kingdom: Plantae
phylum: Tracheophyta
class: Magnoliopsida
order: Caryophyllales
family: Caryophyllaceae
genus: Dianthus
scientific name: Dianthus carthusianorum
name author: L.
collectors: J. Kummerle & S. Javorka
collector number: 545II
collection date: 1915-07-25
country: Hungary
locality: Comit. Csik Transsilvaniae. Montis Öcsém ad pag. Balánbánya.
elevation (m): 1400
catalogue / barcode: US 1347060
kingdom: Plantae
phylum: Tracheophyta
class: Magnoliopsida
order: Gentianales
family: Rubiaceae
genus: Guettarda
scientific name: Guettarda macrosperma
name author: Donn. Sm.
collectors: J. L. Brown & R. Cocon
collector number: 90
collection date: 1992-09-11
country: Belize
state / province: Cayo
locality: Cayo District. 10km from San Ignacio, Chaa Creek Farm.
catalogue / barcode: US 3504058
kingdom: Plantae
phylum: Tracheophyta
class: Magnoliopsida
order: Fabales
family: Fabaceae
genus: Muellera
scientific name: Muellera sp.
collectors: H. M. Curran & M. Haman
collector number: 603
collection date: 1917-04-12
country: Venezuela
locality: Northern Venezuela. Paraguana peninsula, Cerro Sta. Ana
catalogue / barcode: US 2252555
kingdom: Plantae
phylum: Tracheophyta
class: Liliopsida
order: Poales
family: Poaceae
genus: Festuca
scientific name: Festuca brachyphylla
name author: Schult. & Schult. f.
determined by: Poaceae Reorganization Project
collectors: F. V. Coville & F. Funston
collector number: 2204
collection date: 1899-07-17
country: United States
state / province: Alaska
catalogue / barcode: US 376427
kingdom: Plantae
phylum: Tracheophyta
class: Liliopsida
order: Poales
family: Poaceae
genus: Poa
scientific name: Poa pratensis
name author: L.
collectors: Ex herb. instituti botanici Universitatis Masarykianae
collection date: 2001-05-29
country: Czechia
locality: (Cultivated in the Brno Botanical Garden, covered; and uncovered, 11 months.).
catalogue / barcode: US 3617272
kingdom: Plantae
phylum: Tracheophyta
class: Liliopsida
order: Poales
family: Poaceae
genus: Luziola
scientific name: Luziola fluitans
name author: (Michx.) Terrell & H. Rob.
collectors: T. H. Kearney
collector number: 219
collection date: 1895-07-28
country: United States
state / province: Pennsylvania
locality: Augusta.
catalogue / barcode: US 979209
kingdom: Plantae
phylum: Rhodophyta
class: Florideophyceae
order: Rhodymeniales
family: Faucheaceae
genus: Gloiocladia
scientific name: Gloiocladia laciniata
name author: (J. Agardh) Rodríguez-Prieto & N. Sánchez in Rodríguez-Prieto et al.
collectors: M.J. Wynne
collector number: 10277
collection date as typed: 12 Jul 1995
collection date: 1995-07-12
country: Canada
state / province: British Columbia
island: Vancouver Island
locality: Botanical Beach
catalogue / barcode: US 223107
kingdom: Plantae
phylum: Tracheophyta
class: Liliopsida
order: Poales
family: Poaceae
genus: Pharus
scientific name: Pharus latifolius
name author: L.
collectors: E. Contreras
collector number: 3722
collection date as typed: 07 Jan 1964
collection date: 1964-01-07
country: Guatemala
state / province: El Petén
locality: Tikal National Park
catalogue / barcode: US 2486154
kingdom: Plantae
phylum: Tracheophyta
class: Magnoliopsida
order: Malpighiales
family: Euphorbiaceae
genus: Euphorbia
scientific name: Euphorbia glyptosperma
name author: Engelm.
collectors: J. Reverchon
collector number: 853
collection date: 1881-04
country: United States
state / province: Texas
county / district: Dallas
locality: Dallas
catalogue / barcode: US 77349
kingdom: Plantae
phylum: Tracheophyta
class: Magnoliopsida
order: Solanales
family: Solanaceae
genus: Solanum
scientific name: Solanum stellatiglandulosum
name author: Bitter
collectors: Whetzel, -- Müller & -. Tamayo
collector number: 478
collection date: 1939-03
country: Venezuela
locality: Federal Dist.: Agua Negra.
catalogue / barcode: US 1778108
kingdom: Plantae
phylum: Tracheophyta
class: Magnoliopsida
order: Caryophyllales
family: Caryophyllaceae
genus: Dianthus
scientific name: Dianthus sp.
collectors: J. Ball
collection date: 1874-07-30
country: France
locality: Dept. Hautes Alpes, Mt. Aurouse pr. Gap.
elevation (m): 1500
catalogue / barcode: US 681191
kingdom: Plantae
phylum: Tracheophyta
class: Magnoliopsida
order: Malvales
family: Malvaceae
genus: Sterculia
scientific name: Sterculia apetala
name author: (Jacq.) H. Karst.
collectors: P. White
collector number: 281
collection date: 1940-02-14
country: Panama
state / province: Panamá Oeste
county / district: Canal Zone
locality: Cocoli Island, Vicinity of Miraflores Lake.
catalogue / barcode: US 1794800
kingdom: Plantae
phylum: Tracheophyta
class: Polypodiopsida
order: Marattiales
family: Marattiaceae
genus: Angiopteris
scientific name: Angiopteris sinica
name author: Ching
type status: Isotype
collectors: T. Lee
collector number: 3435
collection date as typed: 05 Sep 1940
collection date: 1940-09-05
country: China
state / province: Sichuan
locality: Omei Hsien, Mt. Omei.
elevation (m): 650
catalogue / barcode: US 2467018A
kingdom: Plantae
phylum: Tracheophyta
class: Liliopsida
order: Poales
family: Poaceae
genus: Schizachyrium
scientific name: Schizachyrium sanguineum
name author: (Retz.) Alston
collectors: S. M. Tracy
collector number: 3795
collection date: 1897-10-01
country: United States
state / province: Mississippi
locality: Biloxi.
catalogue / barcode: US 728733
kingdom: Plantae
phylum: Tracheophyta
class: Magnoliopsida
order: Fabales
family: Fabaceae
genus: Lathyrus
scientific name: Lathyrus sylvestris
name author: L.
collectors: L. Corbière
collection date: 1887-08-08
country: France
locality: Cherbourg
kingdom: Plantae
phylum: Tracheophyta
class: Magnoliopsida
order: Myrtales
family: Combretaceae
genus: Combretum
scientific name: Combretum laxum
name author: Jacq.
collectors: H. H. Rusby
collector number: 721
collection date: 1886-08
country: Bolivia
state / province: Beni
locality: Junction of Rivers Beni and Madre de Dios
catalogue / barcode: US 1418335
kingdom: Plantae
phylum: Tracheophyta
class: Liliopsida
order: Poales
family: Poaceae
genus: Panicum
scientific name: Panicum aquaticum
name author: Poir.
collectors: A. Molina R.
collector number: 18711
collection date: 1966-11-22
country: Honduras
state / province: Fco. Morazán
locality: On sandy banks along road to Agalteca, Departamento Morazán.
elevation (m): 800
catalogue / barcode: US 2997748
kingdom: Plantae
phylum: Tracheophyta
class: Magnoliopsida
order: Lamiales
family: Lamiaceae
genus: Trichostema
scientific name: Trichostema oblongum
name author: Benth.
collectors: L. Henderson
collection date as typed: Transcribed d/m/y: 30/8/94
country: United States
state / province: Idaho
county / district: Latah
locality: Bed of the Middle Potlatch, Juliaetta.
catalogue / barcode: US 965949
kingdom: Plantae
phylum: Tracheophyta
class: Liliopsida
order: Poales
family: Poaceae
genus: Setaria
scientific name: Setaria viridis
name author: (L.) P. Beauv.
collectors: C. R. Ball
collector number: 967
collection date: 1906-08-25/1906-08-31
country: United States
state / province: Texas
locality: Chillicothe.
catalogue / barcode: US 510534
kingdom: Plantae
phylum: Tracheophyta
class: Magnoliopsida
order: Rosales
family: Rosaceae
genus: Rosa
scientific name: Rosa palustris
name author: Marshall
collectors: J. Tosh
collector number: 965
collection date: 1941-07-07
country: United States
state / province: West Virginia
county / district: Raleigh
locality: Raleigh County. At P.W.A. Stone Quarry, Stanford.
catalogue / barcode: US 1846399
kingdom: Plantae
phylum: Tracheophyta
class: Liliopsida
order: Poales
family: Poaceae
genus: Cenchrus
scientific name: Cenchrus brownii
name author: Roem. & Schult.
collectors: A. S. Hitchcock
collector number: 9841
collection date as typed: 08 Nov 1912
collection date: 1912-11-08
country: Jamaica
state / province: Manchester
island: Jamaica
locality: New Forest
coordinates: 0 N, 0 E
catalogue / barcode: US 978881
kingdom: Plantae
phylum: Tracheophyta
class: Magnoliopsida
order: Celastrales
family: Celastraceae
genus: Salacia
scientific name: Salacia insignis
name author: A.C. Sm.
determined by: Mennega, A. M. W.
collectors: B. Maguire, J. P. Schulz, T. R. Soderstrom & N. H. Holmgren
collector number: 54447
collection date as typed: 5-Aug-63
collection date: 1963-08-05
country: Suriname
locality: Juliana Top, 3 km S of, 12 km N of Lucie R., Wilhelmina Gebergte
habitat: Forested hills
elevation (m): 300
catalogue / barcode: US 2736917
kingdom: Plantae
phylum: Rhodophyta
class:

__________

> **WHAT TO WORK ON**:
Start at the line of the material that has "state / province: West Virginia" and stop after the line that has "order: Celastrales". Rewrite that stretch with "region" substituted for "state / province" and everything else kept the same.

> **WRITTEN SOLUTION**:
region: West Virginia
county / district: Raleigh
locality: Raleigh County. At P.W.A. Stone Quarry, Stanford.
catalogue / barcode: US 1846399
kingdom: Plantae
phylum: Tracheophyta
class: Liliopsida
order: Poales
family: Poaceae
genus: Cenchrus
scientific name: Cenchrus brownii
name author: Roem. & Schult.
collectors: A. S. Hitchcock
collector number: 9841
collection date as typed: 08 Nov 1912
collection date: 1912-11-08
country: Jamaica
region: Manchester
island: Jamaica
locality: New Forest
coordinates: 0 N, 0 E
catalogue / barcode: US 978881
kingdom: Plantae
phylum: Tracheophyta
class: Magnoliopsida
order: Celastrales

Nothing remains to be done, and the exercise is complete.